The album is an eclectic mix of rock, folk, country and baroque pop. Some of the influences Leet mentions are Kacey Musgraves, Willie Nelson, Death Cab for Cutie and the Beatles. To my ears that makes sense. The songs are easy to appreciate and quite accessible.
The opener is “Wildflower Thief.” It starts off simple enough with minimal instrumentation and blossoms with a variety of sounds. I found the music comforting and it also had quite a lot of memorable melodies. The song rocks out as well with a surge happening and wild drums and distorted guitars taking over.
“The Corner (feat. Chris Burns)” felt like a single to my ears. The song is very catchy and immediately felt accessible. This song has some alternative with a side of the country. It works well and enjoys the celebratory vibe to the song. The chorus is quite good.
“Cloudy Day” is a great song. It’s a little more melancholy with a good amount of atmospheric elements. Leet sounds great here and I thought the vocals mixed very well with the music.”County Fair” felt like the most country inspired song and I would say this song had a bluegrass element. I love banjo and violin and both those instruments sound great here. The xylophone also works in the mix. This song is warm and inviting. The lyrics are quite nostalgic.
“Louisiana Goodbye” is stripped back and revolves around acoustic guitar and vocals while “NYC Cowboy” is a huge sounding song with a bit of arena rock and blues quality. “Magadalene” was one of my favorites. It’s a percussive heavy song but very organic sounding. The groove the song starts with is wonderful. As the song progresses it just gets better and goes in directions I wasn’t expecting.
“Alice (feat. Sammy Rae & the Friends”) is a tip of the hat to bluegrass, ’50s and ’60s rockabilly and more. It’s a wonderful song and I thought it was another highlight. The chorus is celebratory and sing-along worthy.

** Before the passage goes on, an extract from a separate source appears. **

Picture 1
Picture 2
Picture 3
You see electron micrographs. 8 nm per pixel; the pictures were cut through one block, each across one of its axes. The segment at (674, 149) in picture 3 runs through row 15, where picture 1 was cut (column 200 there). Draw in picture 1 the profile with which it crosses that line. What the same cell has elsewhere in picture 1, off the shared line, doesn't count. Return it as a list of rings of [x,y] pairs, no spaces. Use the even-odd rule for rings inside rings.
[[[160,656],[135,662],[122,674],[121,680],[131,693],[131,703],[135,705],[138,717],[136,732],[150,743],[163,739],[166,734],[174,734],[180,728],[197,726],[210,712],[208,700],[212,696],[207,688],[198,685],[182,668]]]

We get another sparse performance with “Dearly Darlin’' while “Satan & the Sailor” is an off-kilter bluegrass song. Last up is a piano ballad “Rainbow” which was beautiful and doesn't really sound like much else on the album,
Albums that take this long can often sound scattered and misdirected. Although this album flirts with a lot of genres it sounds cohesive enough that I didn’t get that feeling. The work put into it was evident from the start. There are a lot of good songs and some that felt truly exceptional. Highly recommended.